Originally posted by robbie carrobie
well there was the patriarchs, then the nation of Israel and then the apostles of Christ,
after these died, the apostasy which Christ foretold took place and there was a diluting
of Christianity with Pagan elements, which led to a kind of bastardisation of the reality
and which, to this present day is almost unrecognisable form of worship as th ...[text shortened]... ooting out the pagan elements, so that the Bride of Christ may be properly adorned, not sullied.
It was inevitable that the spread of Christianity beyond its original setting -- Judea -- and its original audience -- the Jews -- to the broader gentile world, would bring it into contact with so-called pagan elements, and pragmatic Christians would accommodate and absorb such elements. Some of this could have been in error, if not consistent with the original message. But even at the start, the message of Jesus originated within a setting and a religion whose elements influenced it. For example, the gospels would have had no reason to preach rendering unto Caesar what is Caesar's, if Judea were not under Roman rule.
So there seems to be a special dispensation you are giving to the influences on Christianity that came from that Judean setting under Rome, and the Jewish theology and traditions of the time, compared to later influences from outside.
In other words, and using a metaphor to compare Christianity to a bronze statue; a statue is cast, and then the casting is finished by additional steps. The initial condition for the casting of Christianity, were the situation in Roman-controlled, Jewish Judea. The finishing steps were what happened to be the case as Christianity spread outward from there.

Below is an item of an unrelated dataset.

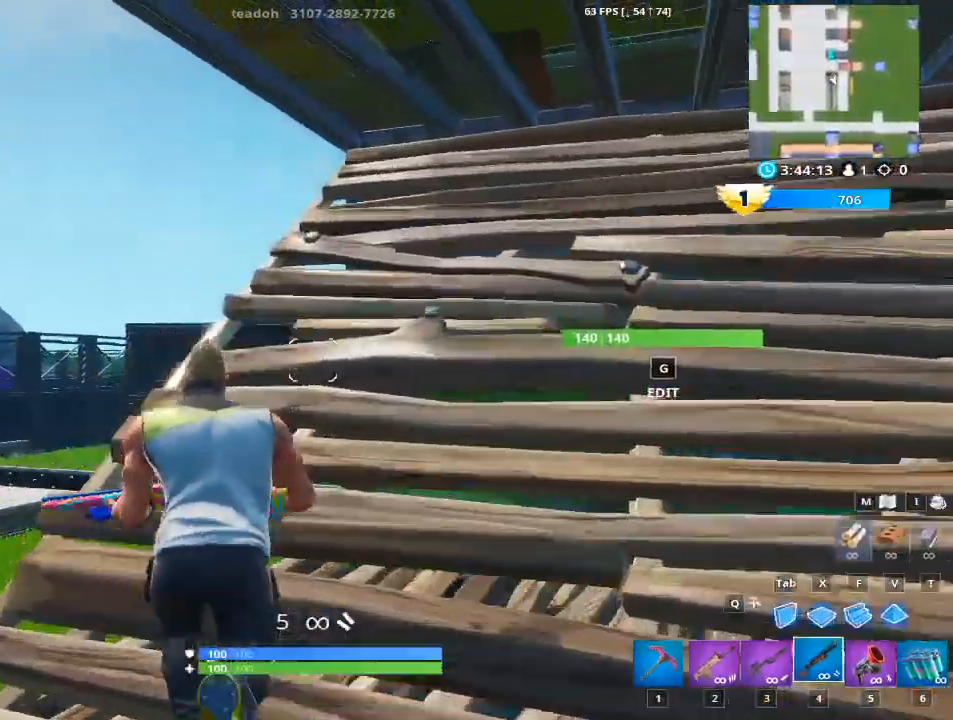
{"keys": ["a", "space"], "mouse": [], "mouse_move": "still", "events": [[50, "a", "down"], [384, "space", "down"], [384, "w", "up"]]}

Who is to say that these finishing steps were not part of the divine plan? After all, if we follow the momentum of the gospels, we see them starting out, telling a story of reform for the Jews, and gradually becoming a story of reform for the gentiles as well. So it looks as though the 'bastardization' of which you speak, crept into the Bible itself.
Why else would things like the trinity issue be such a big problem? It was common in the Mediterranean -- but not by the Jews in Jewish Judea -- for the great and powerful to be considered to be divine or of divine lineage. The Jews were still waiting for such a person. This divine attribute was applied to Jesus (but not by the Jews) and words argued about ever since, went into the Bible. Thus we have the trinity issue. But I take it that JWs do not want to dispute the integrity of the Bible, so instead they say it is misconstrued. Is that correct? If so, why not just say that these bastardizations also crept into the Bible, and excise them? Or are they inextricably bound up with other words whose veracity you want to preserve?